-- start TEXT SECTION --

Until about twenty years old he worked underground as a collier. During his youth, however, he applied his leisure to the study of mathematics and so successful was his self-tuition that he left the pit to be received into a surveyor’s office at Newcastle-on-Tyne. This engagement proved the first step to fortune. Close application to business as a draughtsman enabled him in six months to return to the colliery as overseer. He passed successively through all the stages of mining employment until he became head viewer at Monkwearmouth and when only twenty-four years of age was placed in sole charge of one of the largest and deepest pits in England.

George Elliot’s position now brought him into contact with capitalists and engineers. In 1840 he advised the purchase of Washington Colliery and guaranteed the venture if one-fourth of the shares were allotted to him. His advice was acted upon and Messrs. Russell, Backhouse, Mounsey and Elliot held equal shares in the mine.

Whilst managing this colliery he still retained his position as head viewer at Monkwearmouth. So successful was his management that in three years his credit stood so high that he was able to lease Usworth Colliery, an extensive undertaking with a daily output of 1,200 tons.

He then resigned his post at Monkwearmouth and was appointed chief consulting and mining engineer to the Marquis of Londonderry, for whom he shortly afterwards carried out the principal work in connection with the creation of Seaham Harbour as a shipping port.

One of the proudest moments of his life, however, may be said to have been that when in 1864 he was able to purchase the Whitfield Colliery in the county of Durham, where years before he had worked as a door-boy.

Shortly afterwards he acquired, in conjunction with the late Thomas Brassey, and others, the Powell Duffryn Collieries in South Wales.

-- end TEXT SECTION --
-- start DATA EXCERPTS --

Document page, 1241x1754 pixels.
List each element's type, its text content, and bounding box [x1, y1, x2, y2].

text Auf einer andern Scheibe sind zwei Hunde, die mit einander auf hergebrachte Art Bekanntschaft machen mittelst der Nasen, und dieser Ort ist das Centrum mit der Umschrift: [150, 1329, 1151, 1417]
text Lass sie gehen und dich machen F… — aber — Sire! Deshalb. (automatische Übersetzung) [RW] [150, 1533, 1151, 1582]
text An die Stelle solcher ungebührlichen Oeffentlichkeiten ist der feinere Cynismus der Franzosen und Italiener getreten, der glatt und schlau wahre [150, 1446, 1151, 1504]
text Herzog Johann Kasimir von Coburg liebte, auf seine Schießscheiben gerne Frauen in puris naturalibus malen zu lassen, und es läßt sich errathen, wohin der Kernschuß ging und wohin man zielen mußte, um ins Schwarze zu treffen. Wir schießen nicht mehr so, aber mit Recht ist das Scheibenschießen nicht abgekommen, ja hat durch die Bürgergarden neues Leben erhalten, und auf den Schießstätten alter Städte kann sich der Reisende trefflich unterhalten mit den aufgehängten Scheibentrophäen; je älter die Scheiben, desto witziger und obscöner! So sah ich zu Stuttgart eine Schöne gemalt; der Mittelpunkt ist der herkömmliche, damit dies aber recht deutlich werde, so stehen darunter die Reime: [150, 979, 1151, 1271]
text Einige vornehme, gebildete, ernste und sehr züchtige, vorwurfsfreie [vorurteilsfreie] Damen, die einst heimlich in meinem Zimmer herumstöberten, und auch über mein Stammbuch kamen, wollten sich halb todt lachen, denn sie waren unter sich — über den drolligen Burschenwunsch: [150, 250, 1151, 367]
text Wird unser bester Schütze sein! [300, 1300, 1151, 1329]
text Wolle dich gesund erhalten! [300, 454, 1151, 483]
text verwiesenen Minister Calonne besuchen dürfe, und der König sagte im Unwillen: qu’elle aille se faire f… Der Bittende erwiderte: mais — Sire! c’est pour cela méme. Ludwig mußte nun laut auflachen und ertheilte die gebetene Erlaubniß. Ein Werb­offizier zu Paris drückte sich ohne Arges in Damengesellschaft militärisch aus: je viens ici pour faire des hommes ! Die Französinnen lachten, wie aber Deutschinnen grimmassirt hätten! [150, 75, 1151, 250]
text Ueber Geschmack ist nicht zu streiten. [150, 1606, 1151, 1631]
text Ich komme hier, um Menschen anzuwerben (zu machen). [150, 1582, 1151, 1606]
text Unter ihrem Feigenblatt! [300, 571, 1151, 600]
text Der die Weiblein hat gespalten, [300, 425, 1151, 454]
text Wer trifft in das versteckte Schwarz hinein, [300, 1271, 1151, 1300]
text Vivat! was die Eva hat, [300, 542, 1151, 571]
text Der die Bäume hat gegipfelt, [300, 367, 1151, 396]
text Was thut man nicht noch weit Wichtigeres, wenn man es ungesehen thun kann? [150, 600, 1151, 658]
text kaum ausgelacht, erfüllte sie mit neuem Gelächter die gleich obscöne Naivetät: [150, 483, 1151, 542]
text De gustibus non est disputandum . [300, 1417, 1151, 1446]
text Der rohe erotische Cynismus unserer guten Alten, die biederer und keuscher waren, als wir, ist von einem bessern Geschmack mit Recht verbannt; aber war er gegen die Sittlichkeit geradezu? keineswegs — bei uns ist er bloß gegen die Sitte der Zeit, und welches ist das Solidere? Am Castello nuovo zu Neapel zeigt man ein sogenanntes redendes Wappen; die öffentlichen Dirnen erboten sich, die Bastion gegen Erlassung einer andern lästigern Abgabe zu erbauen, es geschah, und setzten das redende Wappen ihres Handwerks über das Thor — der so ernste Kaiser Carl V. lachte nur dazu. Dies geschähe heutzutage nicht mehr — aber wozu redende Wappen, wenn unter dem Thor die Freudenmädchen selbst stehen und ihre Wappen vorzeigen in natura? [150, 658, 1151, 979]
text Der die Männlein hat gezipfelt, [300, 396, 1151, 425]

-- end DATA EXCERPTS --

| PROBLEMS |
[1] Quote the passage about George Elliot's mining career from "He then resigned" to "a shipping port.".
[2] Write what comes next in the passage about George Elliot's mining career, picking up after its final sentence.

| OUTPUTS FOR THE TASKS |
[1]
He then resigned his post at Monkwearmouth and was appointed chief consulting and mining engineer to the Marquis of Londonderry, for whom he shortly afterwards carried out the principal work in connection with the creation of Seaham Harbour as a shipping port.

[2]
For years he used his utmost endeavours to ameliorate the condition of the miner, and it was his boast that he had preserved a table on which Lord Aberdare and he had drawn up an agreement that led to the introduction of the Mines Regulation Act, by which the hours of labour were reduced from fourteen to nine. He was a member of the important Royal Commissions on Coal Supply and on Accidents in Mines. His signature to the report of the former Commission, issued in 1871, was qualified by the observation that he did not approve of the introduction of one of Professor Jevons’ calculations which seemed to imply the possibility of the exhaustion of British coalfields in one hundred and ten years. At the request of his fellow commissioners he undertook an investigation of the quantity of available coal in the fields of county Durham, which in the result he estimated at upwards of 6,200,000,000 tons, and he subsequently calculated, as the result of another inquiry, that the coal to be found at all depths in North Staffordshire amounted to more than 4,826,000,000 tons.

In 1874 he was created a baronet in recognition of his public services.

In addition to his enormous colliery undertakings, in which many thousand men were employed, Sir George Elliot had established, in conjunction with the late Sir Richard Glass, large and important works for the manufacture of wire-rope and submarine electric cables. The firm of Glass, Elliot and Co was converted in 1864 into the Telegraph Construction and Maintenance Co, which successfully laid the second Atlantic cable, Sir George Elliot, in conjunction with a small number of capitalists, finding a large portion of the funds required.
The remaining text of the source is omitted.